**What you need to do**
Text only, exactly as given: reproduce the entries below without their pictures.

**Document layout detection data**
▽
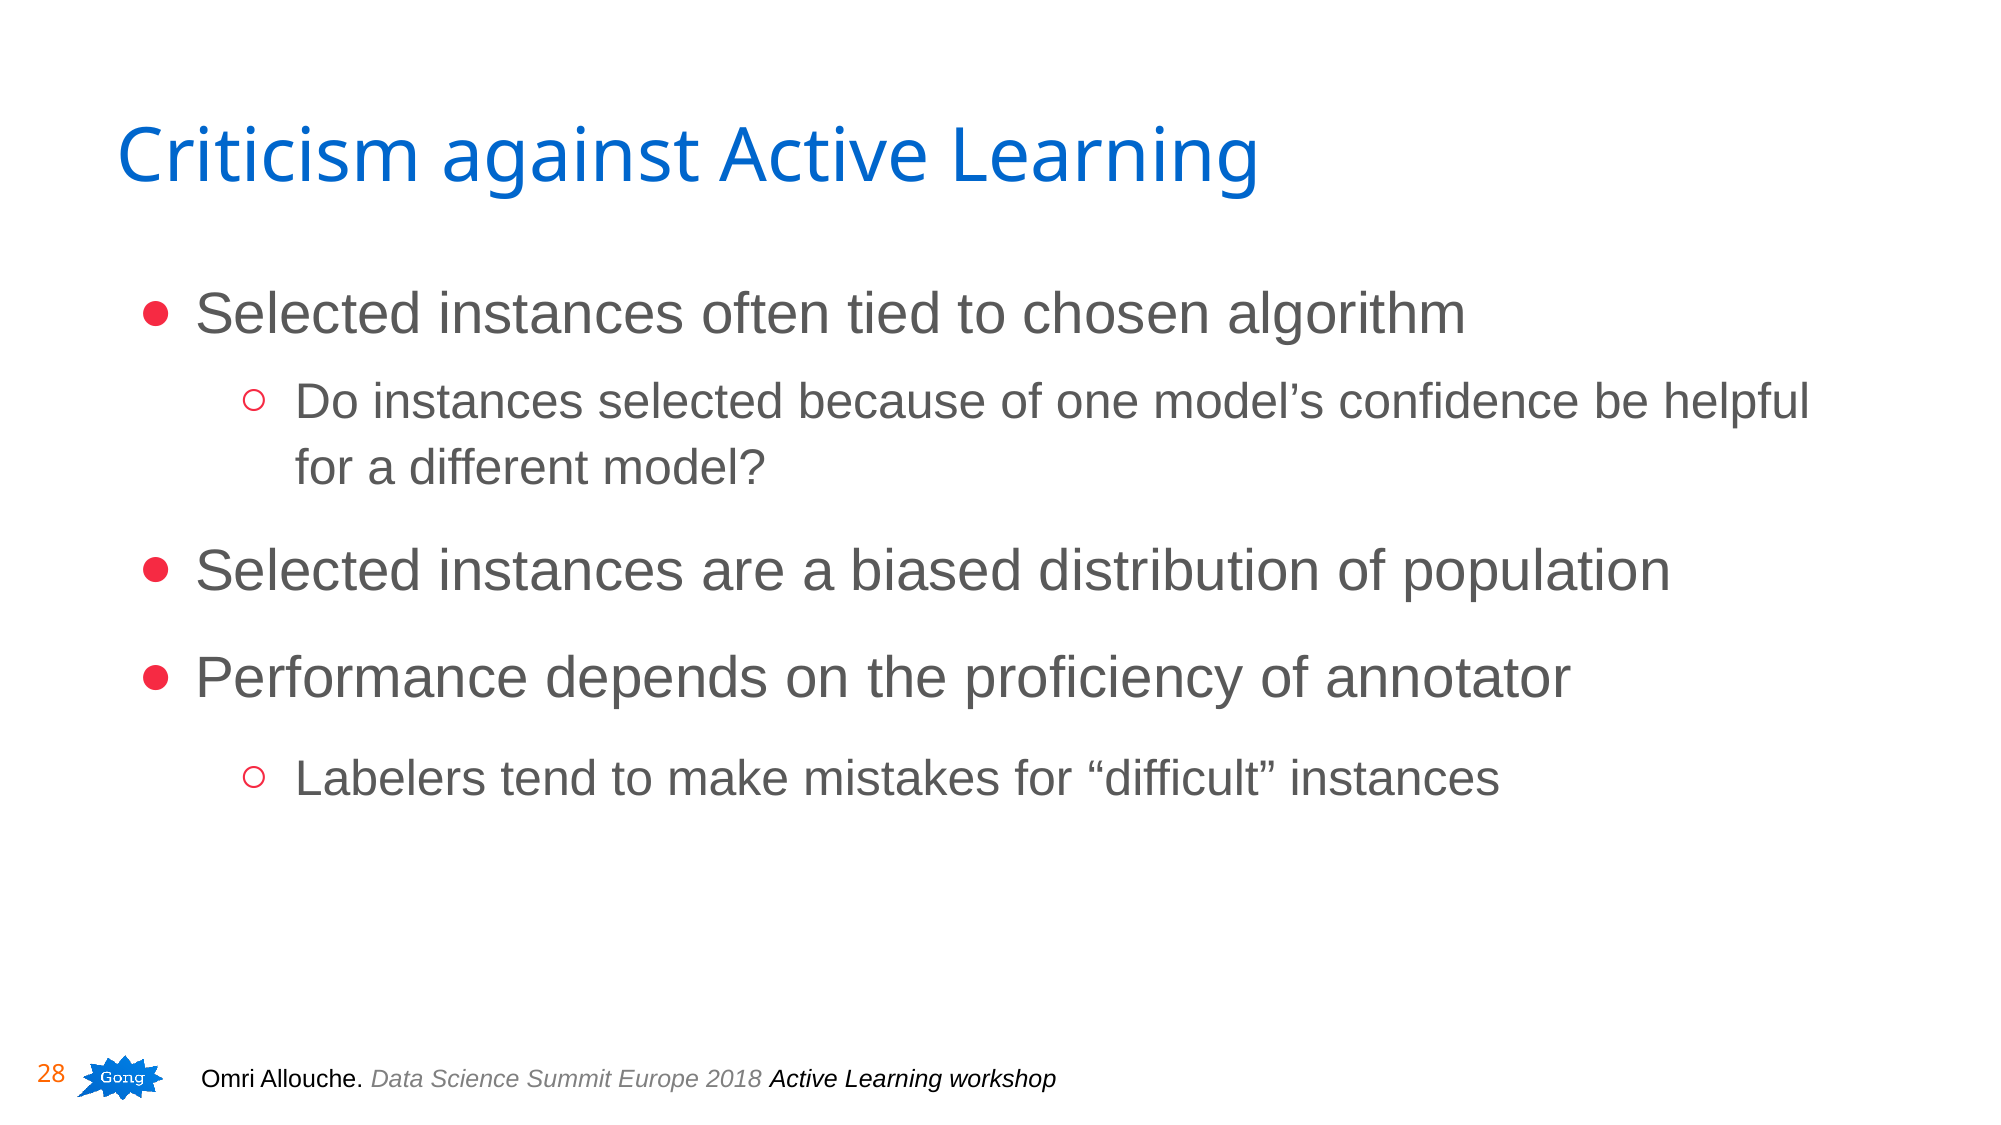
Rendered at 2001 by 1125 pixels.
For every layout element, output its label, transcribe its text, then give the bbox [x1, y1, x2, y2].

list Selected instances often tied to chosen algorithm Do instances selected because of one model’s confidence be helpful for a different model? Selected instances are a biased distribution of population Performance depends on the proficiency of annotator Labelers tend to make mistakes for “difficult” instances [99, 252, 1900, 998]
picture [77, 1055, 163, 1100]
title Criticism against Active Learning [99, 90, 1900, 212]
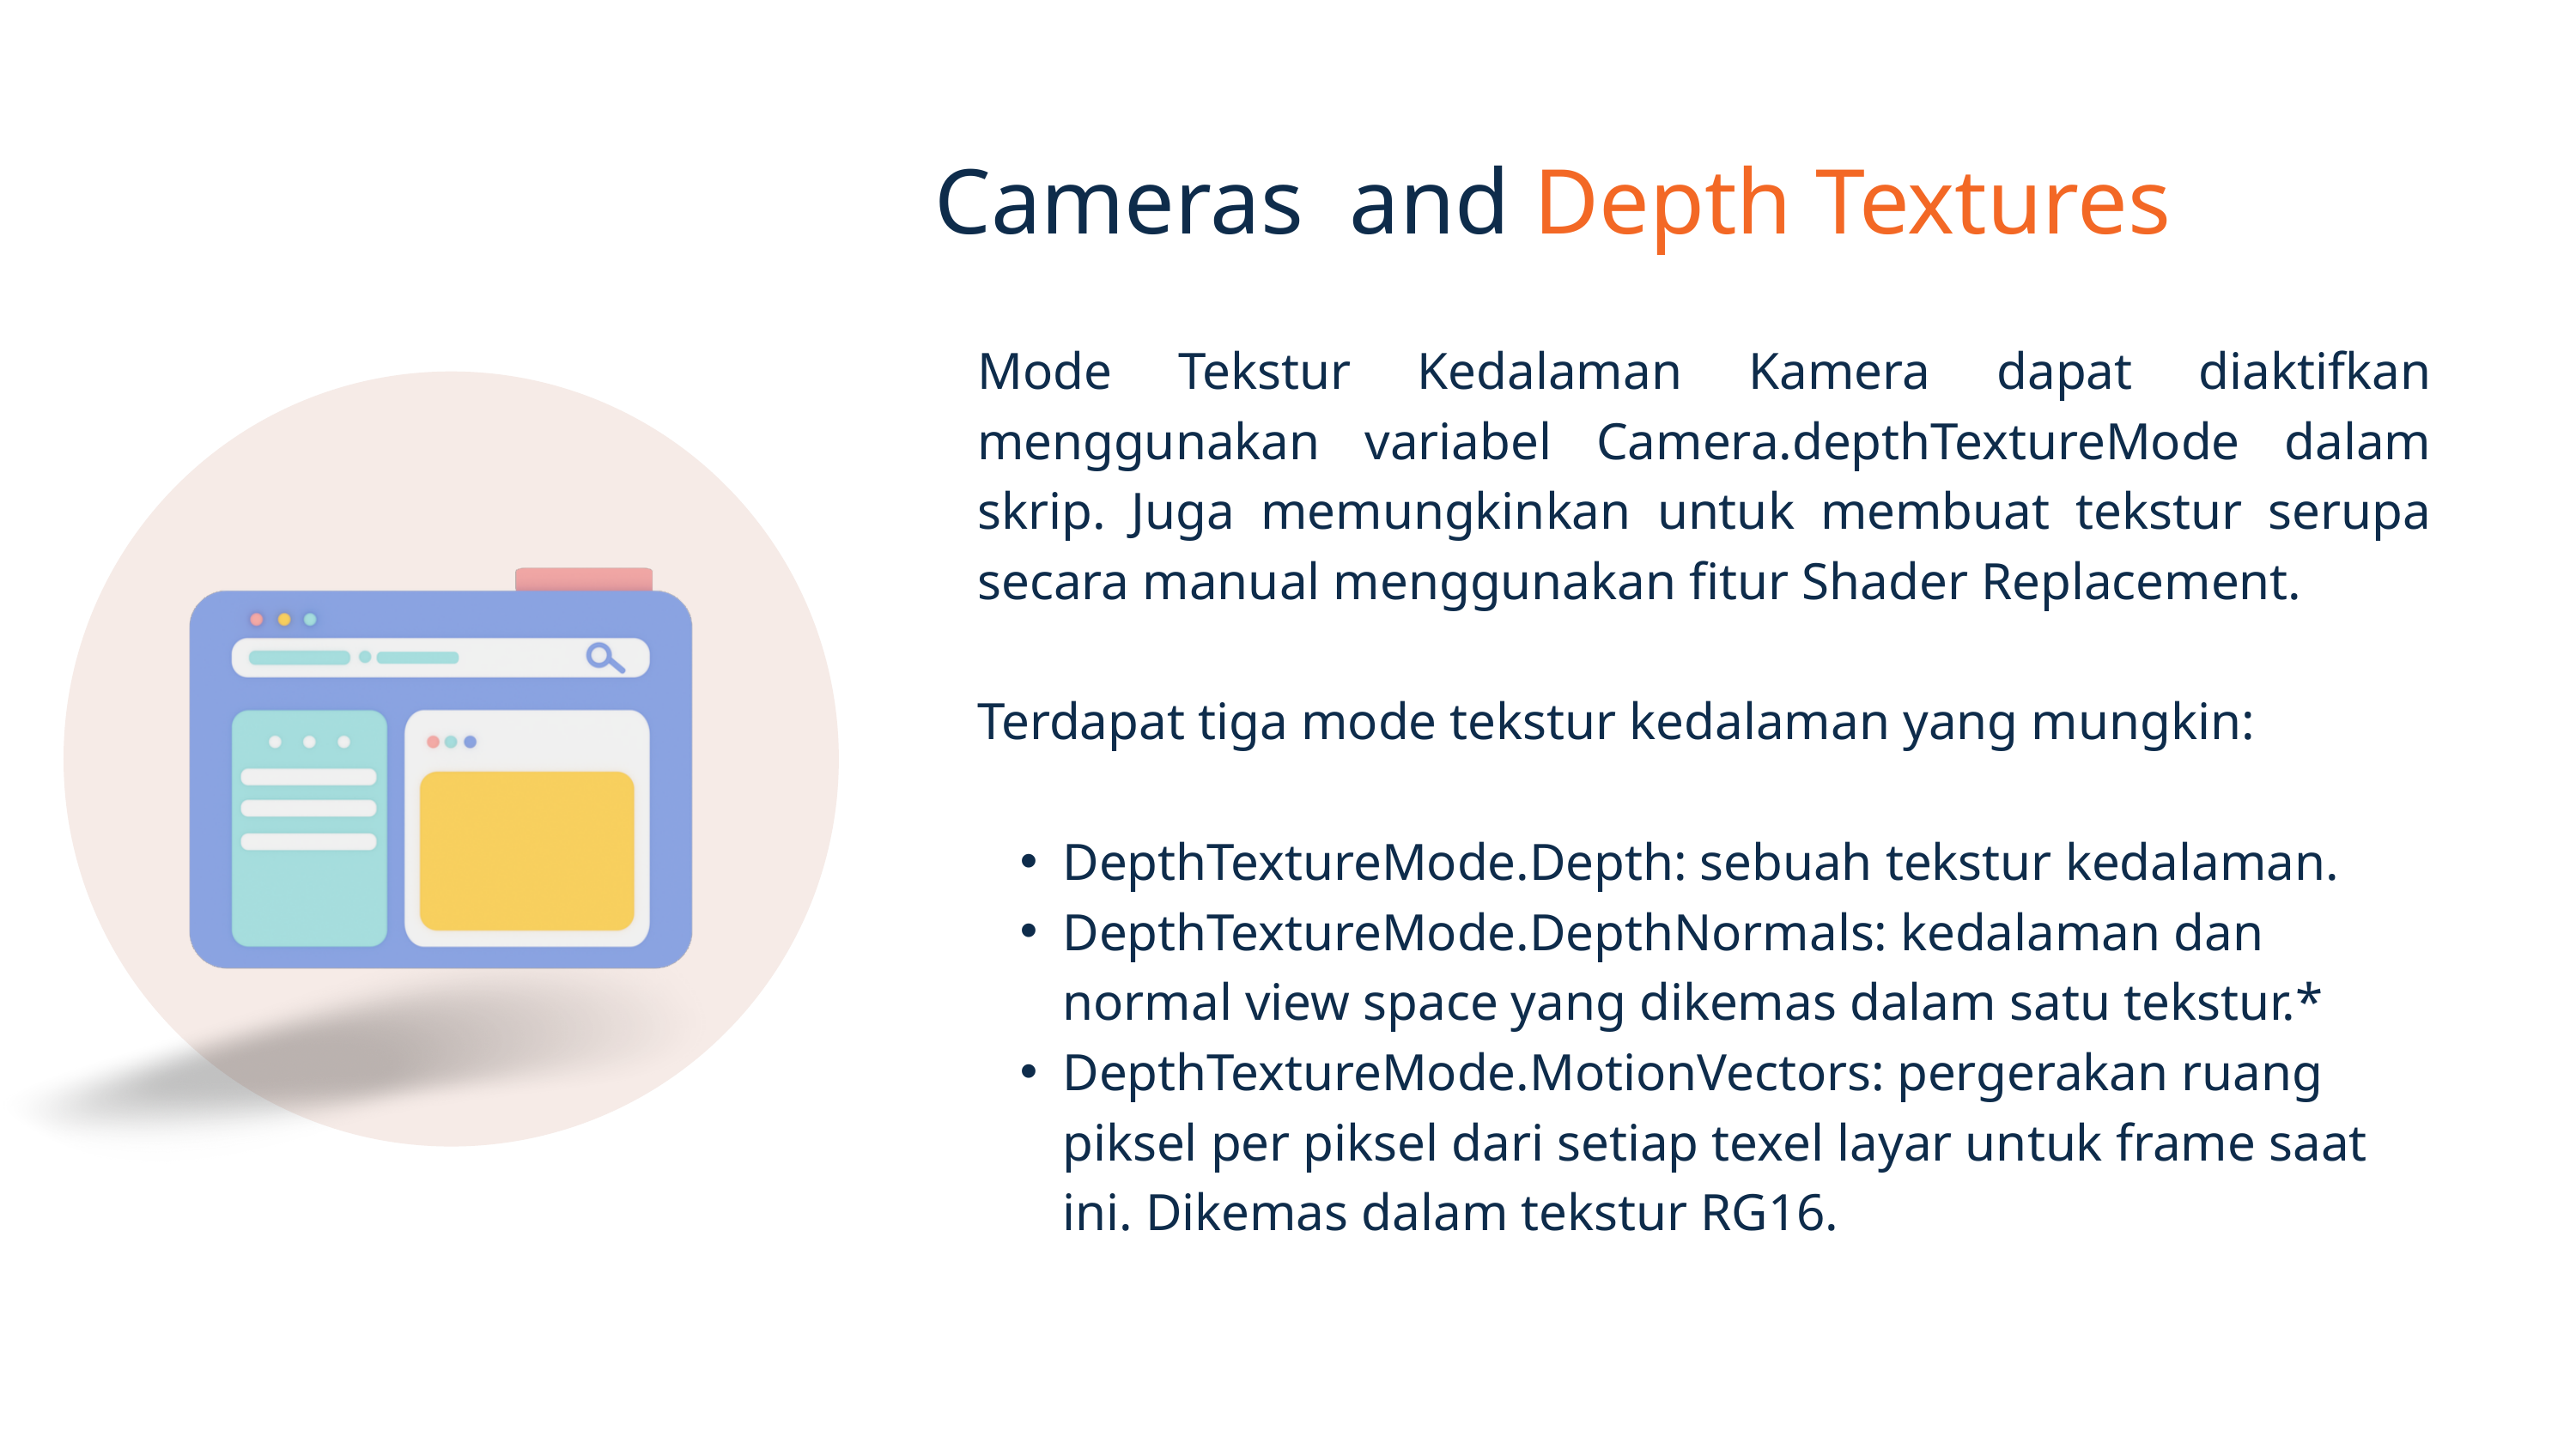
△
**Exercise answer**
Rendered at 2001 by 1125 pixels.
For every layout element, output its label, transcribe its text, then give the bbox [x1, y1, x2, y2].

list Selected instances often tied to chosen algorithm Do instances selected because of one model’s confidence be helpful for a different model? Selected instances are a biased distribution of population Performance depends on the proficiency of annotator Labelers tend to make mistakes for “difficult” instances [99, 252, 1900, 998]
picture [77, 1055, 163, 1100]
title Criticism against Active Learning [99, 90, 1900, 212]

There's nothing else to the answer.